Влажная, заросшая зеленью земля сменилась плотной подстилкой из коричневых опавших листьев; начали появляться заросли вечнозеленой маккии, а затем вдруг лес кончился и превратился в густой лабиринт искривленных, растущих на солончаках кустов эрики и других вересковых, тут и там пересыпанных чахлыми алоэ. Здесь леопард продвигался медленнее, и поскольку гончие снова залаяли, но уже значительно ближе и громче, несмотря на ветерок, шумевший впереди над прибрежными утесами, ему вдруг стало страшно. В поисках хотя бы одного спасительного высокого дерева он все дальше уходил по этой скалистой местности, по нагретым на солнце камням, видя над головой яркий солнечный свет, но вряд ли сознавая, что море рядом, внизу, шарахаясь от рассыпавшихся во все стороны перепуганных капских даманов и недовольно ворча, ибо каждый прыжок, особенно вниз, заставлял усталые мышцы мучительно напрягаться.
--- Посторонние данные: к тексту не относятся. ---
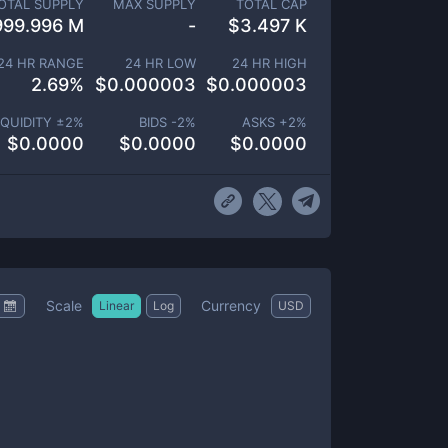
OTAL SUPPLY
MAX SUPPLY
TOTAL CAP
999.996 M
-
$
3.497 K
24 HR RANGE
24 HR LOW
24 HR HIGH
2.69
%
$
0.000003
$
0.000003
IQUIDITY ±
2
%
BIDS -
2
%
ASKS +
2
%
$
0.0000
$
0.0000
$
0.0000
Scale
Currency
Linear
Log
USD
Наконец он добрался до последней рощицы на скалистом берегу. Исхлестанные ветрами мимузопсы были такими кривыми и низкорослыми, что, слыша гончих прямо над собой, леопард стремительно миновал эту жалкую рощицу и в паническом страхе вылетел на песчаный пляж. Поскольку инстинкт велел ему двигаться направо, он резко свернул, взметнув в воздух целый веер песка, и стал снова подниматься по извилистому каменистому речному ущелью, пока в последнем завершающем прыжке не преодолел трехметровую расселину и не рухнул, свесив язык до земли и испытывая головокружение, на узкий выступ высоко над вершинами зеленых деревьев и покрытых белой пеной прибрежных скал.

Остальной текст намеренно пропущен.